The region has a “Mediterranean” climate.
Net zero is defined as an energy efficient building that generates sufficient energy on-site over the course of a year to supply all expected on-site energy services for the building users. The standard has the following elements:
- energy consumption (including renewable energy?) of no more than 16 kWh/m2/year
- (gas-boosted) solar thermal water heating
- 1 kWp of PV per 100 m2
- energy efficient appliances; CFLs or LEDs for lighting
- air conditioning capacity limited to 4 kVA (input)
- ceiling fans in living spaces and bedrooms
- in-home energy feedback display
- requirement for living spaces to be north facing
The cost is estimated compared to the building energy regulatory standard of NatHERS 5 Stars (<125 MJ/m2 [35 kWh/m2] per annum) otherwise applied at the time these homes were approved for construction. The additional cost of achieving the net zero standard is estimated at €2200 for tbe building envelope, €1100 for the water heater and €5200 for the PV, offset by a reduction of €125 in the cost of the heating and cooling system (using an exchange rate for the Australian dollar against the euro of 0,63).
In accordance with guidance from the Australian government, an annual real discount rate of 7% is used, with sensitivity analysis at 3% and 10%. Retail electricity and gas prices are assumed to remain at present-day levels in real terms (these are high: 21 eurocents/kWh for electricity and 9 for gas) as does the price for electricity exported to the grid (4 eurocents/kWh).
The financial impacts estimated are:
- energy costs
- income for exported PV
- increased value of the house on resale (proxied by a discount of 1% of the value of the house at the moment of first occupation)
- reduced cost for energy distribution infrastructure (estimated at €150 per year)
(It can be noted that all except the last accrue to the home-owner.)
It is assumed that the houses are constructed over a period of ten years.
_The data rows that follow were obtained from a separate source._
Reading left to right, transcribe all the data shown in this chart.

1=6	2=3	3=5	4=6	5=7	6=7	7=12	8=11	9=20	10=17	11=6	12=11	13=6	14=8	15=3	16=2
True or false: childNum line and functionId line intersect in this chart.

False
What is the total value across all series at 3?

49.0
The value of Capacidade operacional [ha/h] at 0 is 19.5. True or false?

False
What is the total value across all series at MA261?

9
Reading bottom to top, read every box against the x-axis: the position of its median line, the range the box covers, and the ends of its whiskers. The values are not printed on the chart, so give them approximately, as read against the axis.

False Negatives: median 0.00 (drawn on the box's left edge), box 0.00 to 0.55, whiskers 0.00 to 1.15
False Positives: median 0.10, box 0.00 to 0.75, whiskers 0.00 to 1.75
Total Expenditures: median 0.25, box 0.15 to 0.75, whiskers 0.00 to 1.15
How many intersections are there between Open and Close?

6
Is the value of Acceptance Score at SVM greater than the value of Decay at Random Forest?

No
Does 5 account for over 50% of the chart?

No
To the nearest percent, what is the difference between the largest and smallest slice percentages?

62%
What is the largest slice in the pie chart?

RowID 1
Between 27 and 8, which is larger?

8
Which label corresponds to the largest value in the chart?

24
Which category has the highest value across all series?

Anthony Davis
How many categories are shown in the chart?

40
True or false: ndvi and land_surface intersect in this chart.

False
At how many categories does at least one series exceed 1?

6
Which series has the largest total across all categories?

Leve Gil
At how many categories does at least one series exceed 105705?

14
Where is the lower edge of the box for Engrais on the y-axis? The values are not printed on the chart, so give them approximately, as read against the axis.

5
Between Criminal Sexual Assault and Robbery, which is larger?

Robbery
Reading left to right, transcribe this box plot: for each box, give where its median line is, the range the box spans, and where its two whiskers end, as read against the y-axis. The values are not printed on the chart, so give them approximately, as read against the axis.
Results: from year five, annual benefits exceed annual costs. Overall, the benefit-cost ratio is 1.9 with a 10% real discount rate, 2.4 with 7% and 3.5 with 3% – so the answer to the question in the title is “yes, zero-energy homes are economically viable”. The building envelope measures are barely so; the solar thermal does well; the PV does best of all.
The authors also remark that:
- improvements in the building energy performance assessment tools, particularly their expansion beyond thermal comfort calculators, will facilitate industry learning about net zero energy homes, with associated cost reductions
- [s]eparate evidence from householder experiences at Lochiel Park suggests that any proposed change to the water heater standard may benefit from a parallel industry education and training programme to ensure improved installation and commissioning processes.